Amelia Abreu

I'm a design researcher, writer and consultant living in Portland, Oregon. I've been writing on and about the internet since 1999, and working in the tech industry since 2007. My writing has appeared in publications such as the New Inquiry, Motherboard, Model View Culture and The Hairpin and featured by the BBC and Wired. As a User Experience Researcher and Designer, I've collaborated with teams at Mozilla, Nike, Intel, Microsoft and other technology-driven organizations, cultural and educational institutions, startups and nonprofits. 

My best work centers on collaboration, learning, and facilitation, and I'm fascinated by the ways that humans (and machines) think, learn, and teach each other. In 2016 I launched the UX Night School, offering fun, relevant professional development for grownups with jobs. 

From 2007 to 2013, I taught students at University of Washington, while working on a PhD in Information Science.  Prior to that, I was a faculty librarian at the University of Houston, and got a Master's in Information Studies at University of Texas-Austin (🤘) and a BA from the Evergreen State College (🌲).  

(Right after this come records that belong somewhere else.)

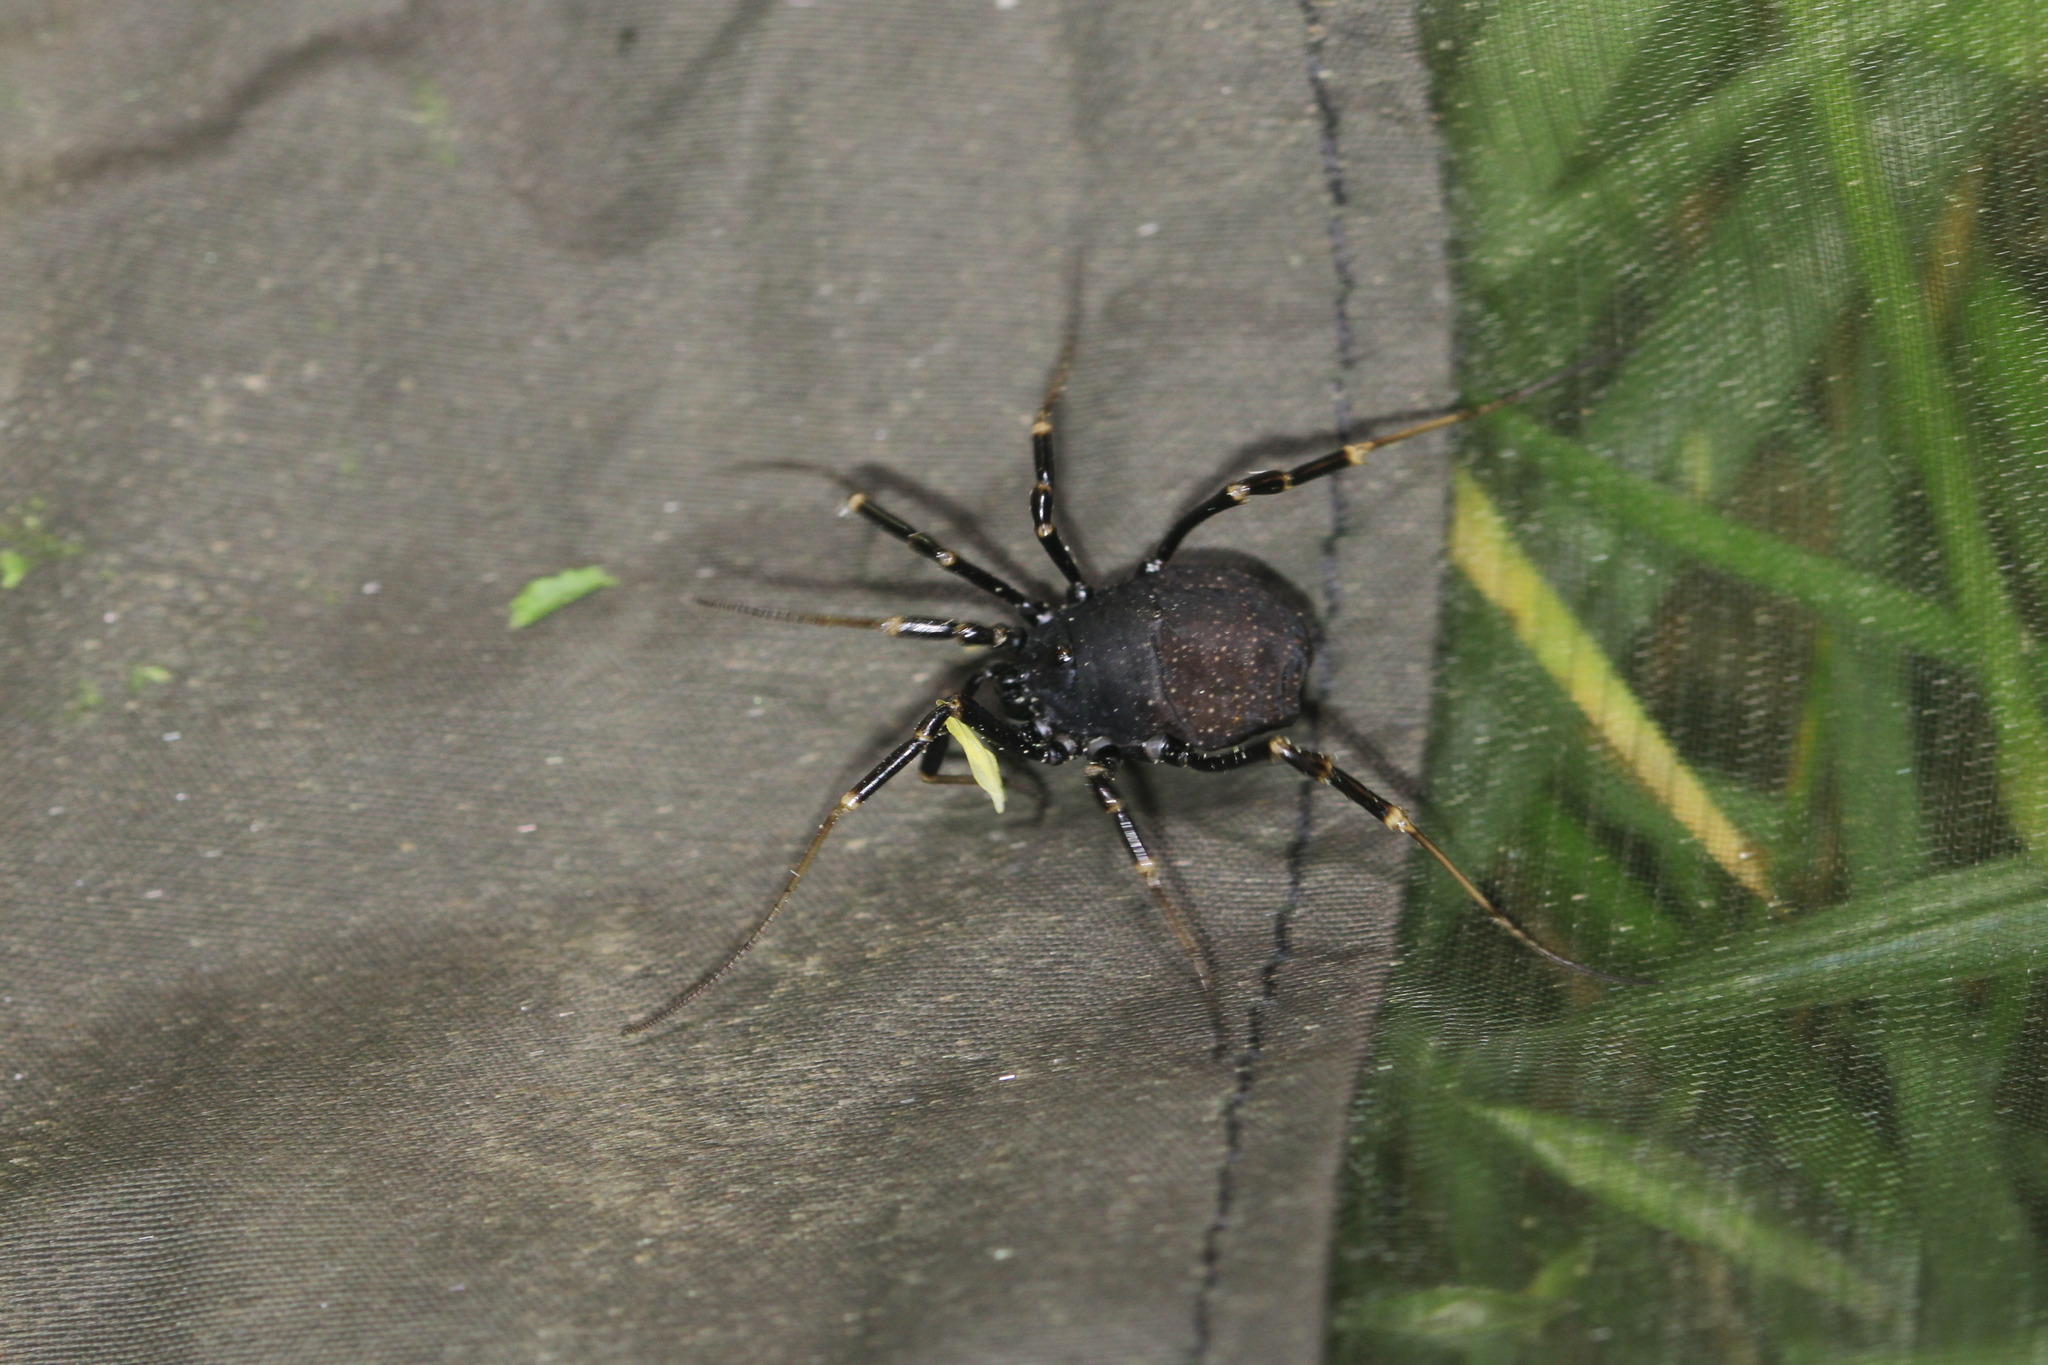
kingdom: Animalia
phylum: Arthropoda
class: Arachnida
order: Opiliones
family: Phalangiidae
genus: Egaenus
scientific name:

My work is at the intersection of people, business, and technology, and my approach is nimble, agile, and data-informed. While I specialize in qualitative and iterative methods, I often collaborate with data science and analytics teams. The goal is to answer not only the, "when" "what" and "how many" questions, but to understand the human context: the "why" questions. 

I'm a process person. For me, improving the user experience comes from empathy and engagement across the team. "User experience" isn't just wireframes or prototypes, but something shaped throughout the product lifecycle, the creative and engineering process. Connecting with users, collecting data in a thoughtful way, and generating actionable insights allows us not only to build better products, but to work together better.